Moderator: Could you talk about the choice of Arrakis for Valya's destination and what she hopes to accomplish there from your perspective?
Alison Schapker: After a season of Arrakis kind of exerting its pull from afar, and whether that's in the economics of spice trade or the psychological aspects of these visions and nightmares that are sort of imagery of Arrakis and Desmond's past seeping into everyone's consciousness. To actually go and put boots on the ground at this incredibly overdetermined and sort of almost mythic "Dune" space that we know very well, but we sort of kept it at distance the whole season.
So, I think it's very significant that Valya's back there, and I also think she's back kind of at the origin point of Desmond, where he emerged from.
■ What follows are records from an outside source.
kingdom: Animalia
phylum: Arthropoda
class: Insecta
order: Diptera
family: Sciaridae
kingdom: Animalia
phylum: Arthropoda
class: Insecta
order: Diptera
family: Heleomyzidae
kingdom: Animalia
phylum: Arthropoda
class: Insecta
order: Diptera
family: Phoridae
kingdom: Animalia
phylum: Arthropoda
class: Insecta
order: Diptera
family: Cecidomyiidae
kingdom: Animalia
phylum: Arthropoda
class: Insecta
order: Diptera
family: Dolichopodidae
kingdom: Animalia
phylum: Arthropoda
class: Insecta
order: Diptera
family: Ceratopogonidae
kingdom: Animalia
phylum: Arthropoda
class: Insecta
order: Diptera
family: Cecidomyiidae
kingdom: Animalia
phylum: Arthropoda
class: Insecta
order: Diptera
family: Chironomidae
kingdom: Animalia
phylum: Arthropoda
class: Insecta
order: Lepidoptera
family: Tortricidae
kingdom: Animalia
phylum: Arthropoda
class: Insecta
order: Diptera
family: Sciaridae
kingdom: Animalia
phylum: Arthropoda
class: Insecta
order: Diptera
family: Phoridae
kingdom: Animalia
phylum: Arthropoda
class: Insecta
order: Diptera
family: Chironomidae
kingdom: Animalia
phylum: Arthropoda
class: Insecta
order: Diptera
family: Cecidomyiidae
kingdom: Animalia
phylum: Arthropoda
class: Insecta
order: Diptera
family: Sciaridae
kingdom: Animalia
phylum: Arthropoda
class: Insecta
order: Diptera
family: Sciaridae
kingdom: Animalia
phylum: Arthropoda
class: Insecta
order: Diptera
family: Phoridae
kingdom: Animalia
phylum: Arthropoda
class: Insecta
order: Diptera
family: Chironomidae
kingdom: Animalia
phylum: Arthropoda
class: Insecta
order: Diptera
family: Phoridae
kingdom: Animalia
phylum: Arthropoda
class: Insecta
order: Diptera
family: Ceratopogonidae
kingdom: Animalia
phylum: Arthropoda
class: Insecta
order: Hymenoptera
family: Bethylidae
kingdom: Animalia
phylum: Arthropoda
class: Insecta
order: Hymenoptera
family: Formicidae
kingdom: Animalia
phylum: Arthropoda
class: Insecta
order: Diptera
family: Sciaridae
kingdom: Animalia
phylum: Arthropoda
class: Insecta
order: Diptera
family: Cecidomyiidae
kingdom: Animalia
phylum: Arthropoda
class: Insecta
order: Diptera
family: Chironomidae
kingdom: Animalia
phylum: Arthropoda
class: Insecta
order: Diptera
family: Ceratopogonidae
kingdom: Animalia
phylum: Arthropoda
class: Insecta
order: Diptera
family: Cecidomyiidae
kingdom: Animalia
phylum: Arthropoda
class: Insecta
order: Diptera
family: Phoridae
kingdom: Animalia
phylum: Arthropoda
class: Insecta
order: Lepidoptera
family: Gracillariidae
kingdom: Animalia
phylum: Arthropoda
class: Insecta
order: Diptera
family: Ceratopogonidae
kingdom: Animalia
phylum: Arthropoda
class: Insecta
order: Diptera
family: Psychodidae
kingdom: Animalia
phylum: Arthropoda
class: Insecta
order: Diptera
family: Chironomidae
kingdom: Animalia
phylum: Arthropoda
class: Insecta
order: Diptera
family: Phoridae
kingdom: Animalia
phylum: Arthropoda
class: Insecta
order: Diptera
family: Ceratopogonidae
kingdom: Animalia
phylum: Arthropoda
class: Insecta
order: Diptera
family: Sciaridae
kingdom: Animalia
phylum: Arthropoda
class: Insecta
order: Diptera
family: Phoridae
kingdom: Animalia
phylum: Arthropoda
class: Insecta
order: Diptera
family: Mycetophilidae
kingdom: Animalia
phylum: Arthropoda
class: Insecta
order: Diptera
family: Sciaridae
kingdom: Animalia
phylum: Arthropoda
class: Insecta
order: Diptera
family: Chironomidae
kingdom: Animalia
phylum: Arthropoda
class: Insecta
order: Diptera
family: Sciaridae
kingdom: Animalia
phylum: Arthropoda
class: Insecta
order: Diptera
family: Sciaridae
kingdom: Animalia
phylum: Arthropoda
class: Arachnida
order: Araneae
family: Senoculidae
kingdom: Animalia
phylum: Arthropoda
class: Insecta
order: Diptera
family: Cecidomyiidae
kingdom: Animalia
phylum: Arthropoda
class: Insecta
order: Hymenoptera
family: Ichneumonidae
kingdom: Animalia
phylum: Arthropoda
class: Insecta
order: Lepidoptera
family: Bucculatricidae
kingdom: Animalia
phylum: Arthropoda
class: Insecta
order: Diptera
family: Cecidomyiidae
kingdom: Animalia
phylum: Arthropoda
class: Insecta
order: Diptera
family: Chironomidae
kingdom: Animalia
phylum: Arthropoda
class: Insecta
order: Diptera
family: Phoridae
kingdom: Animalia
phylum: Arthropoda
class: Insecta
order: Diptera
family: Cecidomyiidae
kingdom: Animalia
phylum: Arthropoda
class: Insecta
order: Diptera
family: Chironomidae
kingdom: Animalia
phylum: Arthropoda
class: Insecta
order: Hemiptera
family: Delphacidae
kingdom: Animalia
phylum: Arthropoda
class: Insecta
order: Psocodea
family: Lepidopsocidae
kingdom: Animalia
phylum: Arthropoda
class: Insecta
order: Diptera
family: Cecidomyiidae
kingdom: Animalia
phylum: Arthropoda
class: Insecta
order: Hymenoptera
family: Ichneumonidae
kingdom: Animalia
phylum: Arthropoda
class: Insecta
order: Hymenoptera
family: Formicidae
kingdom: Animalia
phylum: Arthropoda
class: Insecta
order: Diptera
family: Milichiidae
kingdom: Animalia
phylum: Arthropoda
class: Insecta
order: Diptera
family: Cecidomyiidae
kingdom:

Like, he emerged with a story and a myth, and it was I'm from Arrakis, and I was swallowed by a worm and I survived after my whole regiment was killed. I think Valya is going to find out a lot more, given that she is sort of back where Desmond sort of emerged as an adversary. And [it will] be interesting to see what she finds out there.
All episodes of "Dune: Prophecy" are now available on HBO and streaming on Max. It has been approved for a second season as announced at this press conference.